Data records
━━━━━━━━━━━━━━━━━━━━
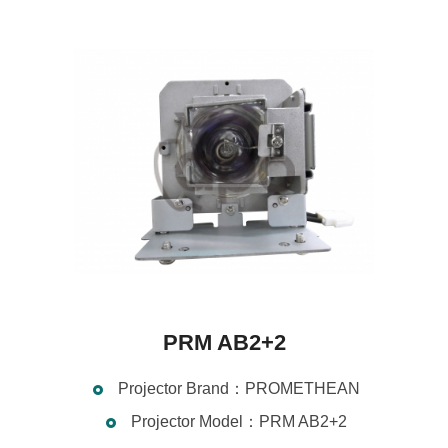
PRM AB2+2
Projector Brand：PROMETHEAN
Projector Model：PRM AB2+2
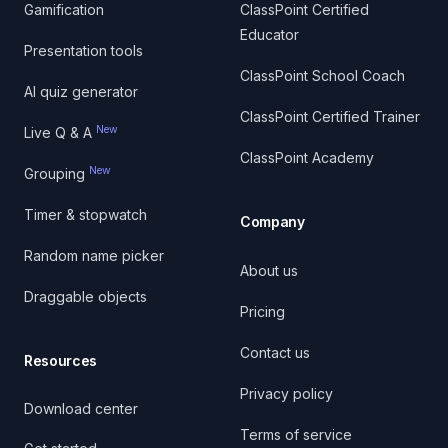
Gamification
ClassPoint Certified
Educator
Presentation tools
ClassPoint School Coach
AI quiz generator
ClassPoint Certified Trainer
New
Live Q & A
ClassPoint Academy
New
Grouping
Timer & stopwatch
Company
Random name picker
About us
Draggable objects
Pricing
Contact us
Resources
Privacy policy
Download center
Terms of service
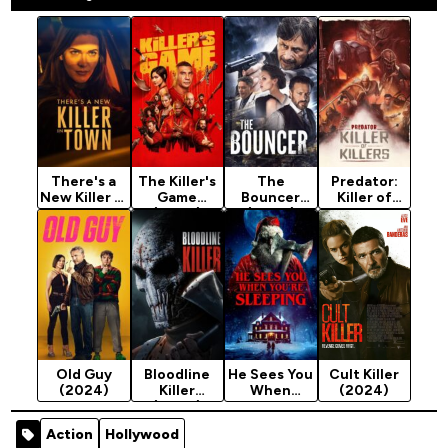
There's a
The Killer's
The
Predator:
New Killer in
Game
Bouncer
Killer of
Town
(2024)
(2024)
Killers
(2024)
(2025)
Old Guy
Bloodline
He Sees You
Cult Killer
(2024)
Killer
When
(2024)
(2024)
You're
Sleeping
Action
Hollywood
(2024)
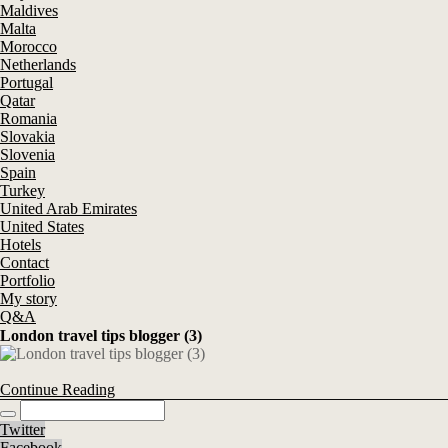
Maldives
Malta
Morocco
Netherlands
Portugal
Qatar
Romania
Slovakia
Slovenia
Spain
Turkey
United Arab Emirates
United States
Hotels
Contact
Portfolio
My story
Q&A
London travel tips blogger (3)
Continue Reading
Twitter
Facebook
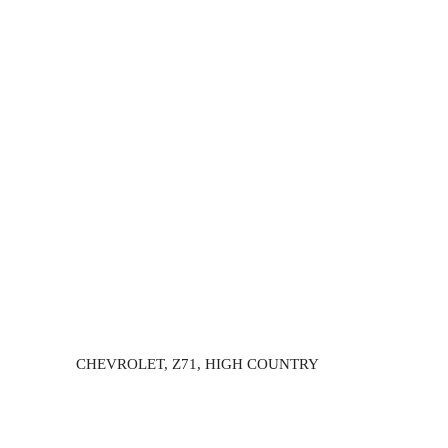
CHEVROLET, Z71, HIGH COUNTRY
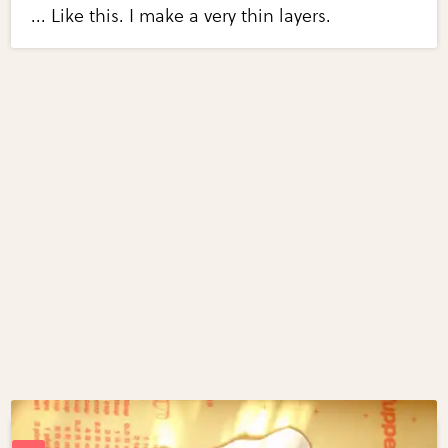
... Like this. I make a very thin layers.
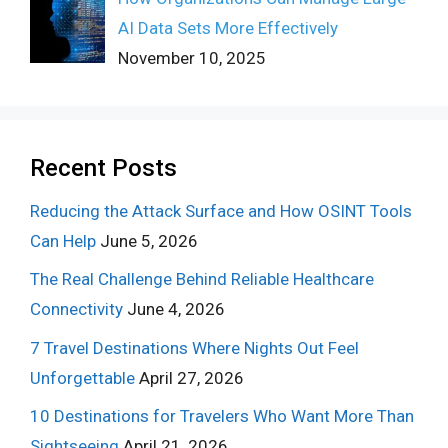
AI Data Sets More Effectively
November 10, 2025
Recent Posts
Reducing the Attack Surface and How OSINT Tools
Can Help
June 5, 2026
The Real Challenge Behind Reliable Healthcare
Connectivity
June 4, 2026
7 Travel Destinations Where Nights Out Feel
Unforgettable
April 27, 2026
10 Destinations for Travelers Who Want More Than
Sightseeing
April 21, 2026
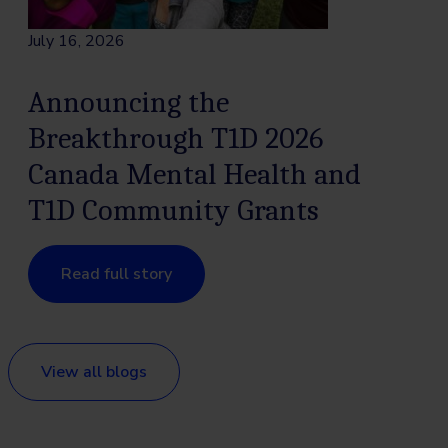
July 16, 2026
Announcing the
Breakthrough T1D 2026
Canada Mental Health and
T1D Community Grants
Read full story
View all blogs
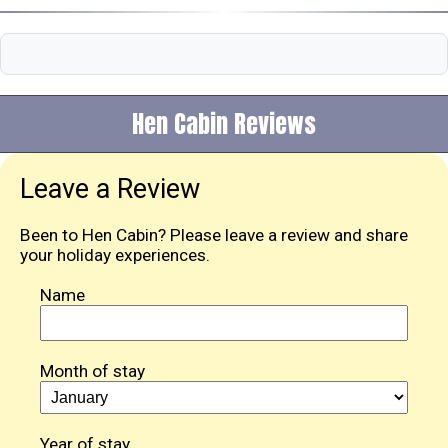
Hen Cabin Reviews
Leave a Review
Been to Hen Cabin? Please leave a review and share
your holiday experiences.
Name
Month of stay
Year of stay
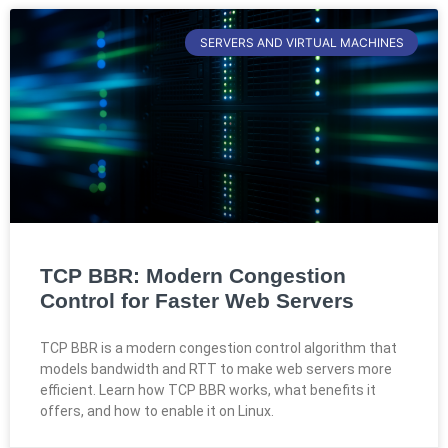
SERVERS AND VIRTUAL MACHINES
TCP BBR: Modern Congestion
Control for Faster Web Servers
TCP BBR is a modern congestion control algorithm that
models bandwidth and RTT to make web servers more
efficient. Learn how TCP BBR works, what benefits it
offers, and how to enable it on Linux.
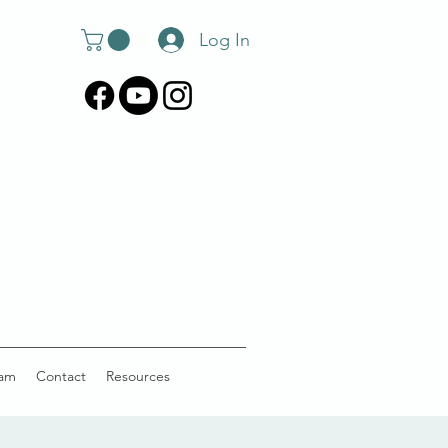
Log In
am
Contact
Resources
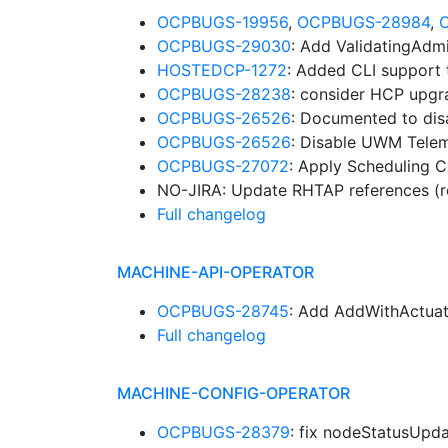
OCPBUGS-19956
,
OCPBUGS-28984
,
OCPBUGS-29030
: Add ValidatingAdm
HOSTEDCP-1272
: Added CLI support 
OCPBUGS-28238
: consider HCP upgr
OCPBUGS-26526
: Documented to dis
OCPBUGS-26526
: Disable UWM Telem
OCPBUGS-27072
: Apply Scheduling 
NO-JIRA: Update RHTAP references (r
Full changelog
MACHINE-API-OPERATOR
OCPBUGS-28745
: Add AddWithActuat
Full changelog
MACHINE-CONFIG-OPERATOR
OCPBUGS-28379
: fix nodeStatusUp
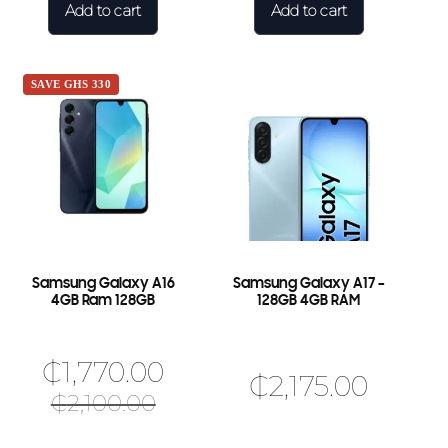
Add to cart
Add to cart
SAVE GHS 330
Samsung Galaxy A16
Samsung Galaxy A17 –
4GB Ram 128GB
128GB 4GB RAM
₵
1,770.00
₵
2,175.00
₵
2,100.00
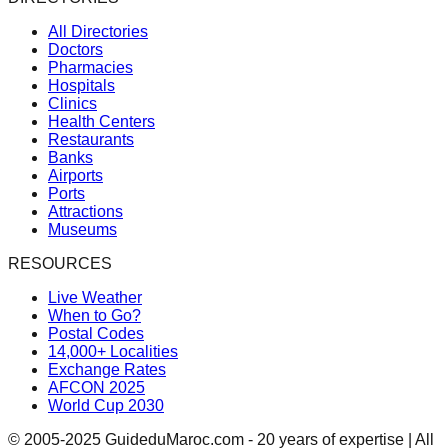
All Directories
Doctors
Pharmacies
Hospitals
Clinics
Health Centers
Restaurants
Banks
Airports
Ports
Attractions
Museums
RESOURCES
Live Weather
When to Go?
Postal Codes
14,000+ Localities
Exchange Rates
AFCON 2025
World Cup 2030
© 2005-2025 GuideduMaroc.com - 20 years of expertise | All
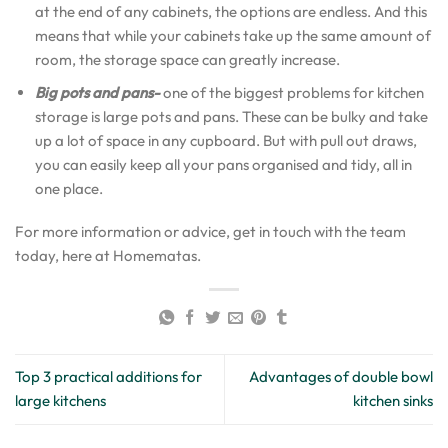
at the end of any cabinets, the options are endless. And this
means that while your cabinets take up the same amount of
room, the storage space can greatly increase.
Big pots and pans-
one of the biggest problems for kitchen
storage is large pots and pans. These can be bulky and take
up a lot of space in any cupboard. But with pull out draws,
you can easily keep all your pans organised and tidy, all in
one place.
For more information or advice, get in touch with the team
today, here at Homematas.
Top 3 practical additions for
Advantages of double bowl
large kitchens
kitchen sinks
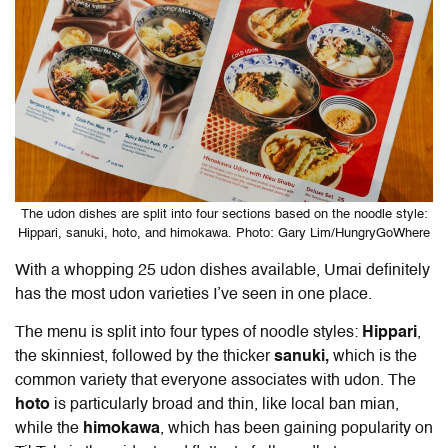
The udon dishes are split into four sections based on the noodle style:
Hippari, sanuki, hoto, and himokawa. Photo: Gary Lim/HungryGoWhere
With a whopping 25 udon dishes available, Umai definitely
has the most udon varieties I’ve seen in one place.
The menu is split into four types of noodle styles:
Hippari
,
the skinniest, followed by the thicker
sanuki,
which is the
common variety that everyone associates with udon. The
hoto
is particularly broad and thin, like local ban mian,
while the
himokawa
, which has been gaining popularity on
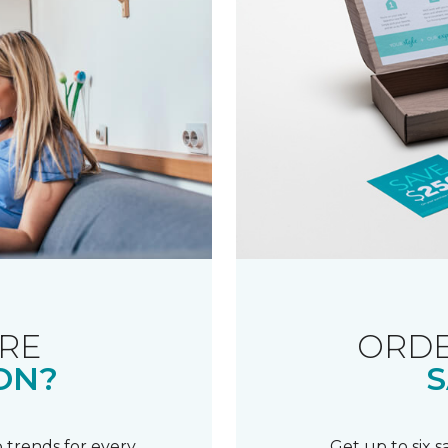
RE
ORDE
ON?
S
 trends for every
Get up to six 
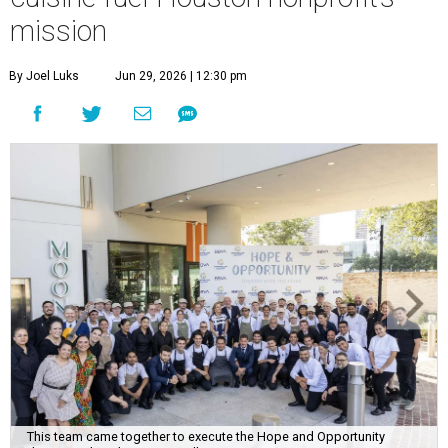
mission
By Joel Luks
Jun 29, 2026 | 12:30 pm
This team came together to execute the Hope and Opportunity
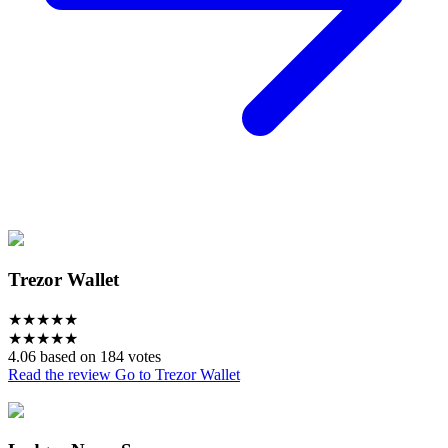
Trezor Wallet
★
★
★
★
★
★
★
★
★
★
4.06 based on 184 votes
Read the review
Go to Trezor Wallet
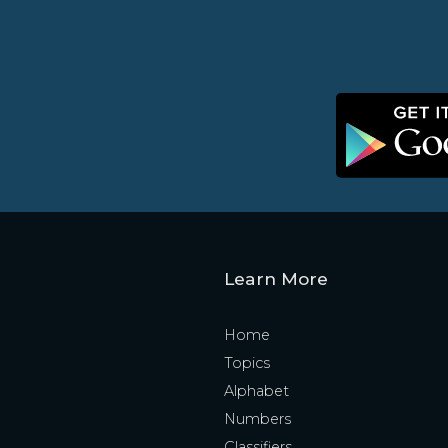
Learn More
Home
Topics
Alphabet
Numbers
Classifiers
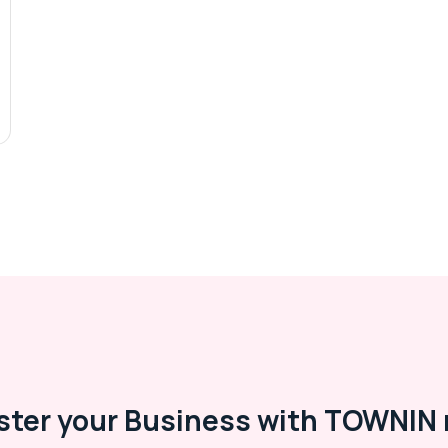
ster your Business with TOWNIN 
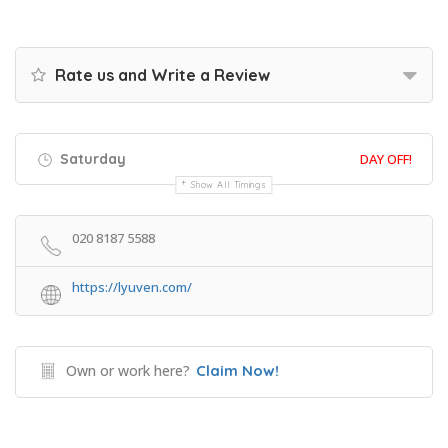
Rate us and Write a Review
Saturday
DAY OFF!
Show All Timings
020 8187 5588
https://lyuven.com/
Own or work here?
Claim Now!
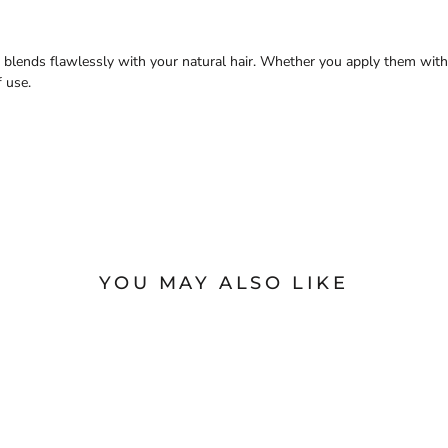
t blends flawlessly with your natural hair. Whether you apply them with
f use.
YOU MAY ALSO LIKE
━━━━━━━━━━━━━━━━━━━━
#### To-do item:
Print all of the lines above verbatim, and leave the pictures out.

#### Answer below:
PRM AB2+2
Projector Brand：PROMETHEAN
Projector Model：PRM AB2+2
Gamification
ClassPoint Certified
Educator
Presentation tools
ClassPoint School Coach
AI quiz generator
ClassPoint Certified Trainer
New
Live Q & A
ClassPoint Academy
New
Grouping
Timer & stopwatch
Company
Random name picker
About us
Draggable objects
Pricing
Contact us
Resources
Privacy policy
Download center
Terms of service
There's a
The Killer's
The
Predator:
New Killer in
Game
Bouncer
Killer of
Town
(2024)
(2024)
Killers
(2024)
(2025)
Old Guy
Bloodline
He Sees You
Cult Killer
(2024)
Killer
When
(2024)
(2024)
You're
Sleeping
Action
Hollywood
(2024)
Maldives
Malta
Morocco
Netherlands
Portugal
Qatar
Romania
Slovakia
Slovenia
Spain
Turkey
United Arab Emirates
United States
Hotels
Contact
Portfolio
My story
Q&A
London travel tips blogger (3)
Continue Reading
Twitter
Facebook
CHEVROLET, Z71, HIGH COUNTRY
... Like this. I make a very thin layers.
AI Data Sets More Effectively
November 10, 2025
Recent Posts
Reducing the Attack Surface and How OSINT Tools
Can Help
June 5, 2026
The Real Challenge Behind Reliable Healthcare
Connectivity
June 4, 2026
7 Travel Destinations Where Nights Out Feel
Unforgettable
April 27, 2026
10 Destinations for Travelers Who Want More Than
Sightseeing
April 21, 2026
July 16, 2026
Announcing the
Breakthrough T1D 2026
Canada Mental Health and
T1D Community Grants
Read full story
View all blogs
Hen Cabin Reviews
Leave a Review
Been to Hen Cabin? Please leave a review and share
your holiday experiences.
Name
Month of stay
Year of stay
SERVERS AND VIRTUAL MACHINES
TCP BBR: Modern Congestion
Control for Faster Web Servers
TCP BBR is a modern congestion control algorithm that
models bandwidth and RTT to make web servers more
efficient. Learn how TCP BBR works, what benefits it
offers, and how to enable it on Linux.
Log In
am
Contact
Resources
OCPBUGS-19956
,
OCPBUGS-28984
,
OCPBUGS-29030
: Add ValidatingAdm
HOSTEDCP-1272
: Added CLI support 
OCPBUGS-28238
: consider HCP upgr
OCPBUGS-26526
: Documented to dis
OCPBUGS-26526
: Disable UWM Telem
OCPBUGS-27072
: Apply Scheduling 
NO-JIRA: Update RHTAP references (r
Full changelog
MACHINE-API-OPERATOR
OCPBUGS-28745
: Add AddWithActuat
Full changelog
MACHINE-CONFIG-OPERATOR
OCPBUGS-28379
: fix nodeStatusUp
Add to cart
Add to cart
SAVE GHS 330
Samsung Galaxy A16
Samsung Galaxy A17 –
4GB Ram 128GB
128GB 4GB RAM
₵
1,770.00
₵
2,175.00
₵
2,100.00
All Directories
Doctors
Pharmacies
Hospitals
Clinics
Health Centers
Restaurants
Banks
Airports
Ports
Attractions
Museums
RESOURCES
Live Weather
When to Go?
Postal Codes
14,000+ Localities
Exchange Rates
AFCON 2025
World Cup 2030
© 2005-2025 GuideduMaroc.com - 20 years of expertise | All
at the end of any cabinets, the options are endless. And this
means that while your cabinets take up the same amount of
room, the storage space can greatly increase.
Big pots and pans-
one of the biggest problems for kitchen
storage is large pots and pans. These can be bulky and take
up a lot of space in any cupboard. But with pull out draws,
you can easily keep all your pans organised and tidy, all in
one place.
For more information or advice, get in touch with the team
today, here at Homematas.
Top 3 practical additions for
Advantages of double bowl
large kitchens
kitchen sinks
The udon dishes are split into four sections based on the noodle style:
Hippari, sanuki, hoto, and himokawa. Photo: Gary Lim/HungryGoWhere
With a whopping 25 udon dishes available, Umai definitely
has the most udon varieties I’ve seen in one place.
The menu is split into four types of noodle styles:
Hippari
,
the skinniest, followed by the thicker
sanuki,
which is the
common variety that everyone associates with udon. The
hoto
is particularly broad and thin, like local ban mian,
while the
himokawa
, which has been gaining popularity on
RE
ORDE
ON?
S
 trends for every
Get up to six 
mission
By Joel Luks
Jun 29, 2026 | 12:30 pm
This team came together to execute the Hope and Opportunity
Trezor Wallet
★
★
★
★
★
★
★
★
★
★
4.06 based on 184 votes
Read the review
Go to Trezor Wallet
Learn More
Home
Topics
Alphabet
Numbers
Classifiers
ster your Business with TOWNIN 
Rate us and Write a Review
Saturday
DAY OFF!
Show All Timings
020 8187 5588
https://lyuven.com/
Own or work here?
Claim Now!
t blends flawlessly with your natural hair. Whether you apply them with
f use.
YOU MAY ALSO LIKE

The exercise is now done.